****
Tik
Tak
Tik
Tak
Tik
Tak...
Duvarda duran, en az yüz senelik sarkaçlı saatin sesi kulağını dolduruyordu. O kasvetli, karanlık dolap büyüklüğündeki odada alışık olduğu rutubet kokusu ciğerlerini doldururken, minik ellerinin biri ağzında biri gözlerindeydi. Minicik kalbi yerinden çıkacak gibi atıyor, duyulur korkusuyla kesik kesik nefesler alıyordu. Ağlamak geliyordu içinden, bağır çağır ağlamak. Anne demek, kurtar beni çıkar bu karanlıktan, korkuyorum demek istiyordu. Ona en acı veren, küçücük kalbini korku ile dolduran da buydu.
Köşede tir tir titrerken duyduğu kapı sesiyle olduğu yerden sıçradı. "Öldüreceğim seni, çık saklandığın delikten." diye bağırmıştı bir kadın sesi. Bir dakika sonra da içinde bulunduğu merdiven boşluğundaki odanın kapısı tekmelenmeye başladı.

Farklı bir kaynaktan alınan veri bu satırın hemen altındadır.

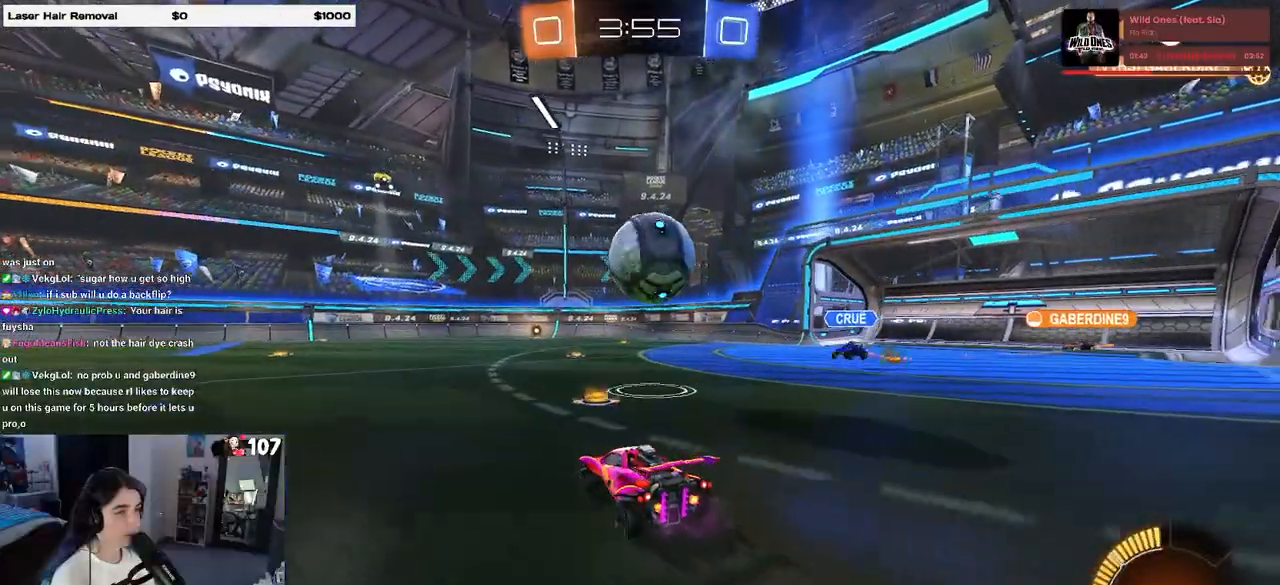
{"buttons": ["L2"], "left_stick": "right", "right_stick": "center", "events": [[200, "left_stick", "down-right"], [283, "CROSS", "down"], [350, "CROSS", "up"], [383, "left_stick", "right"]]}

"Aç şu kapıyı çık dışarı yoksa kırarım bu kapıyı. Bir de başıma çıkardığın masraf yüzünden döverim seni çııık. Ellerimle boğarım seni küçük katil..." diyordu kapıdaki korkunç kadın.
Minicik ellerini gözlerinden çekip kulaklarına götürdü. Duymak istemiyordu bu sözleri. O korkunç kadın her sözünün sonuna bunu eklerdi "Katil!" Peki o ne demekti..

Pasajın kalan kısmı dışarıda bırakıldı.